15 OKTOB 1994-15 OKTOB 2022: 28 lane apre ki kote nou Ye?

15 OKTOB 1994-15 OKTOB 2022: 28 lane apre ki kote nou Ye?
Marcel P Mondesir
Massachussetts, 10/15/2022 – 28 ans après le retour du président Jean-Bertrand Aristide de l’exil sous la protection de 20 mille GI’s Haïti est à la case de départ.
28 années après les bruits de bottes résonnent plus fortement à nos tympans. Et pour quels résultats ?

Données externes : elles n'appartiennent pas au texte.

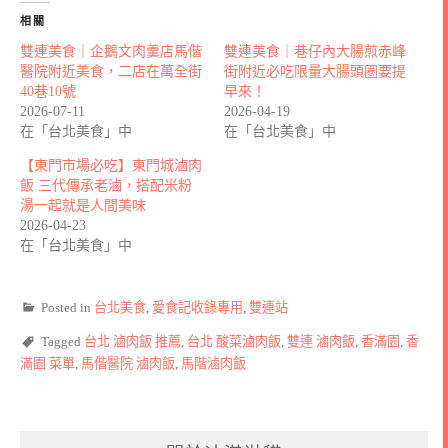
相關
雙連美食｜企鵝文肉羹店馬偕
雙連美食｜巷仔內大腸煎赤峰
醫院附近美食，二店在萬全街
街附近必吃限量大腸頭圈要提
40巷10號
早來！
2026-07-11
2026-04-19
在「台北美食」中
在「台北美食」中
【東門市場必吃】東門城滷肉
飯 三代傳承老滷，搭配米粉
湯一起就是人間美味
2026-04-23
在「台北美食」中
Posted in
台北美食
,
愛食記收錄專用
,
雙連站
Tagged
台北 滷肉飯 推薦
,
台北 酸菜滷肉飯
,
雙連 滷肉飯
,
香滿園
,
香
滿園 菜單
,
馬偕醫院 滷肉飯
,
馬階滷肉飯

La démocratie telle que vue par l’occident pour Haïti n’est pas arrivée à prendre racine. La situation socio-économique sur les plans macro et micro laisse à désirer. Au moment où nous écrivons ce mémo selon l’UNICEF une agence onusienne près de 4.7 millions d’haïtiens ont un grand besoin d’une aide alimentaire et de ce nombre les enfants se trouvent encore dans un état critique. La malnutrition chronique, les diarrhées et les parasites les rendent encore plus vulnérables.
La décomposition des classes moyennes devient une constante.  Rares sont les sociétés où les classes moyennes n’arrivent pas à participer à la production des richesses au travers d’activités économiques dynamiques. Aujourd’hui, Haïti constitue un exemple parfait de cette catégorie-là. D’aucuns parlent même de l’inexistence de cette classe moyenne vu son effritement et sa dislocation à tous égards.
Cette situation rend perplexe les acteurs sociaux et l’on se demande de quoi et par qui la relève du pays va être faite. Et les évènements du moment ne laissent présager aucun signe d’amélioration.
Au contraire. Le pays s’enfonce dans le chaos. Et les scénarios présentés par nombre d’acteurs (nationaux et internationaux) ne permettent pas de nous projeter sur l’avenir de manière rationnelle et ne donnent pas le goût de l’optimisme.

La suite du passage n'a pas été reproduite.